Christopher Maltman bringt die Brutalität und Verschlagenheit des Gouverneurs eindrucksvoll zu Gehör, begünstigt dadurch, dass er seine Arie in alter Manier an der Rampe singen darf, wovon auch Kathrin Zukowski als Marzelline mit ihrem hübschen, perfekt geführten Sopran profitiert.
Ein Kunststück
Neben dem prächtig singenden, darstellerisch eher zu Statuarik verurteilten Chor war es trotz minimaler Irritationen vor allem das Orchester unter Franz Welser-Möst, das den Abend zum Ereignis werden ließ. Schon im Duett zwischen Marzelline und Jaquino zu Beginn werden Töne angeschlagen, die in ihrer Gewaltbereitschaft jeder Illusion einer heilen Welt eine Absage erteilen. Als echter Musikdramatiker erweist sich Welser-Möst nicht zuletzt dadurch, dass er mit der Musik dynamisch und agogisch stets auf den Text reagiert und diesen ausdeutet. Auch die 3. Leonoren-Ouvertüre, seit der Einfügung Gustav Mahlers zwischen Kerkerbild und Finale in Wien unumstößliche Tradition, degradiert Welser-Möst nicht zum orchestralen Bravourstück, sondern nutzt sie dramaturgisch als Überleitung zum emphatischen Finale. In diesem entfacht er einen wahren Furor, der die Mitwirkenden an die Grenze des Machbaren führt.

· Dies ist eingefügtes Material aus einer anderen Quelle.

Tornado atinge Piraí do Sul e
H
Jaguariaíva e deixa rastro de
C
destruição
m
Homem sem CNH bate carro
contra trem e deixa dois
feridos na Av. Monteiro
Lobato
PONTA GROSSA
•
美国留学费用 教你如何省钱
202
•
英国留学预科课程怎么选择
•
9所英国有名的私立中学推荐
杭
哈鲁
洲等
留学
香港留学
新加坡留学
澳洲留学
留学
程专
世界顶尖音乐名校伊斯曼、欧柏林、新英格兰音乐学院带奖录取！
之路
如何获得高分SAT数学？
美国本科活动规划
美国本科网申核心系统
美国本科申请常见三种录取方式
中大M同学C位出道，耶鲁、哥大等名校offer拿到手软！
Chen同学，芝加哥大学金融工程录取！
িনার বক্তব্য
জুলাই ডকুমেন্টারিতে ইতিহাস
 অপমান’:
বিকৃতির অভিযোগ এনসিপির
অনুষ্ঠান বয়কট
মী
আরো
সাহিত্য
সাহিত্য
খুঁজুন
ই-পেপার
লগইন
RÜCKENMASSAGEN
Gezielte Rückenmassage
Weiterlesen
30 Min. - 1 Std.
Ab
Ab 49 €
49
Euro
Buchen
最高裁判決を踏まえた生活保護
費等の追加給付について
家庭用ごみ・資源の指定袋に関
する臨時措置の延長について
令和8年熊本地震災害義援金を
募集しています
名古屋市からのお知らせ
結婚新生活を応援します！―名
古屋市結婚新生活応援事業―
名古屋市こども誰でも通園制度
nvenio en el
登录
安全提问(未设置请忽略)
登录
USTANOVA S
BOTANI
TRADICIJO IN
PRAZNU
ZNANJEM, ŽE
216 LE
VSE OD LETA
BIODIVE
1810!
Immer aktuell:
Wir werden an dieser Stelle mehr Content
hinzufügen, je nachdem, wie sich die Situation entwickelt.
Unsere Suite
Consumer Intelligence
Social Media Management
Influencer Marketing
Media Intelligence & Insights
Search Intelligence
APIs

Beethovens Zeitgenossen hatten bei der Ausführung seiner Musik mitunter technische Schwierigkeiten. Heute stellt sie diesbezüglich kaum noch ein Problem dar, aber ihre volle Wirkung entfaltet sie nur dann, wenn von dieser Herausforderung in modernen Interpretationen noch etwas zu spüren ist. Franz Welser-Möst ist dieses Kunststück gelungen. Dafür wurde er zu Recht bejubelt.